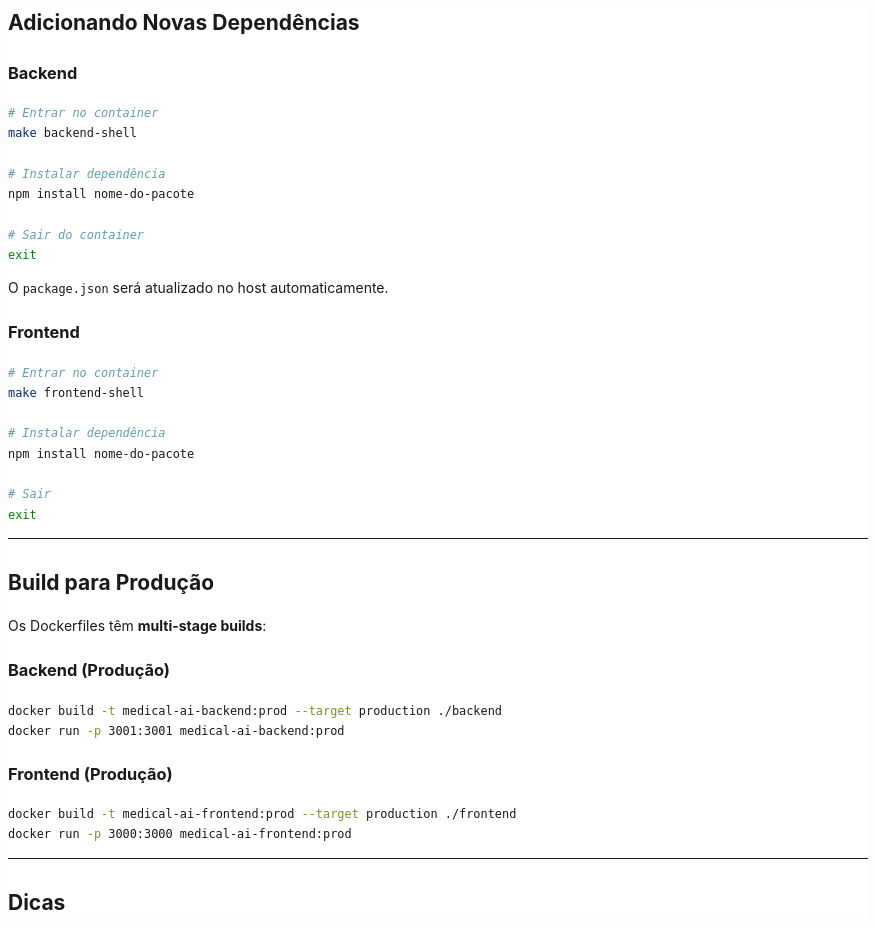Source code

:
## Adicionando Novas Dependências

### Backend

```bash
# Entrar no container
make backend-shell

# Instalar dependência
npm install nome-do-pacote

# Sair do container
exit
```

O `package.json` será atualizado no host automaticamente.

### Frontend

```bash
# Entrar no container
make frontend-shell

# Instalar dependência
npm install nome-do-pacote

# Sair
exit
```

---

## Build para Produção

Os Dockerfiles têm **multi-stage builds**:

### Backend (Produção)

```bash
docker build -t medical-ai-backend:prod --target production ./backend
docker run -p 3001:3001 medical-ai-backend:prod
```

### Frontend (Produção)

```bash
docker build -t medical-ai-frontend:prod --target production ./frontend
docker run -p 3000:3000 medical-ai-frontend:prod
```

---

## Dicas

## Exercise aim:
Exact copy, pictures excluded: restate every record above word for word.

## The answer:
Source code

:
## Adicionando Novas Dependências

### Backend

```bash
# Entrar no container
make backend-shell

# Instalar dependência
npm install nome-do-pacote

# Sair do container
exit
```

O `package.json` será atualizado no host automaticamente.

### Frontend

```bash
# Entrar no container
make frontend-shell

# Instalar dependência
npm install nome-do-pacote

# Sair
exit
```

---

## Build para Produção

Os Dockerfiles têm **multi-stage builds**:

### Backend (Produção)

```bash
docker build -t medical-ai-backend:prod --target production ./backend
docker run -p 3001:3001 medical-ai-backend:prod
```

### Frontend (Produção)

```bash
docker build -t medical-ai-frontend:prod --target production ./frontend
docker run -p 3000:3000 medical-ai-frontend:prod
```

---

## Dicas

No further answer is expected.